The whole finding introduces another question: Do South Africans have the legal right to watch television at all times? The court kept on talking about “indigent” South Africans; how indigent can you be if you own a television set?
For me, the whole decision reeks of a certain kind of South African paternalism where the government is accountable (as it should be), but the population is not. Somewhere, somehow, at some point, South Africans have to take responsibility for their lives, and in doing so, act for the common good.
There is another issue: what about the rights of the people, many millions who will be indigent, who will not have access to the spectrum which, by the way, has already been sold at enormous cost, to the cellphone companies.

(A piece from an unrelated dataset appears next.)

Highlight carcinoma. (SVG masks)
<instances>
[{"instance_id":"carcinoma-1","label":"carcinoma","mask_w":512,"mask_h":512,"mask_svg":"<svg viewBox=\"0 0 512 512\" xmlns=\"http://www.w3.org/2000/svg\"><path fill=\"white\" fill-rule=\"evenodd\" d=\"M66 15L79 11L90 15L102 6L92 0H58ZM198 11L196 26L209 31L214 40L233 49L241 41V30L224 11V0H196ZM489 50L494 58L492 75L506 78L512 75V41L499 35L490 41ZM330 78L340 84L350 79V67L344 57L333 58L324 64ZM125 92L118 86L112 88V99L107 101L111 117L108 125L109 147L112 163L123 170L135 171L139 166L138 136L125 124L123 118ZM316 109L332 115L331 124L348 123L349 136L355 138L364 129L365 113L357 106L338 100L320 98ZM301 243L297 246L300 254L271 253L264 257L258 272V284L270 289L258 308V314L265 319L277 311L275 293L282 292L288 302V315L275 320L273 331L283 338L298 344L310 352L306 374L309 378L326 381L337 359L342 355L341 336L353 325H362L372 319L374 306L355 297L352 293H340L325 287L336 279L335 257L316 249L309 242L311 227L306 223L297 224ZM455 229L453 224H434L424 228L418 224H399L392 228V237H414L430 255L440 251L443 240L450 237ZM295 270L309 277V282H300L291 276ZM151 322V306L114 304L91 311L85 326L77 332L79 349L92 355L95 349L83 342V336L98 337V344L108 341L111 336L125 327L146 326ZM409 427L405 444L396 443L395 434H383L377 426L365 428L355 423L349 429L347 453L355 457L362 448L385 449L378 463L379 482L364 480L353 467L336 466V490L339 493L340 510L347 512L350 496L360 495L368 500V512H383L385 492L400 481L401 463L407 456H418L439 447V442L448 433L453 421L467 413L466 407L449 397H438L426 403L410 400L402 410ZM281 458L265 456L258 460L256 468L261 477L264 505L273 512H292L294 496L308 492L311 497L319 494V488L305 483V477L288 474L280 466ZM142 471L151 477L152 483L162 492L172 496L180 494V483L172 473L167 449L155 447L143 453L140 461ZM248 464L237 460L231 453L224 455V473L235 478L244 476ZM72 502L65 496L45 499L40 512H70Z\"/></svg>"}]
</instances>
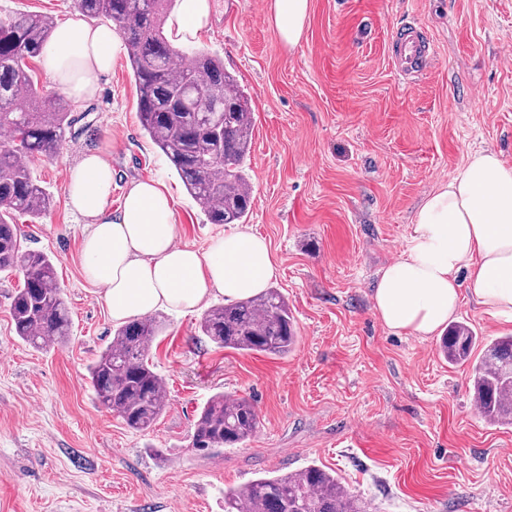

How do we know indigent people will be affected? Because South Africa’s cellphone penetration rate is now 120%, hence we can assume lots of people who want cheaper and faster digital transmission will be harmed.
So how is this going to be fixed? Well, the court is kinda vague on this. It didn’t decide what should happen; it just threw the decision back to the minister, who, this time, has to consult widely and act rationally.
The court’s decision is the final word, and it is now the law of the land, so Ntshavheni is going to have to find a way to make this right. But if the minister is not allowed to declare an analogue switch-off date until every last indigent South African has a set-top box, this will just never get done.
Holding SA to ransom
And just one other little thing. e.tv says it knows analogue signal will end at some point, and it has formulated a plan that it graciously laid at the minister’s feet.
But we all know the company is resisting this process for absolutely as long as possible because it may lose lots of customers, and in essence, its well-thought-out plan is that we delay the process even longer than the 10-or-so years it’s taken already.
And, by the way, what has e.tv done to inform its customers that they urgently need to get a set-top box? The court said e.tv’s commercial interests are none of its business; it is only concerned with the “legal rationality” of the decision.
But as citizens, it is our business. South Africa is now miles and miles and miles behind the world in this process. Do we really want e.tv’s profits to hold this whole process to ransom? Should it be allowed to do so?
The Constitutional Court is a fabulous institution and has saved South Africa in any number of situations on any number of occasions. Its sense of justice is profound, and its judges are fabulous, modern jurists. Its decisions are invariably excellent.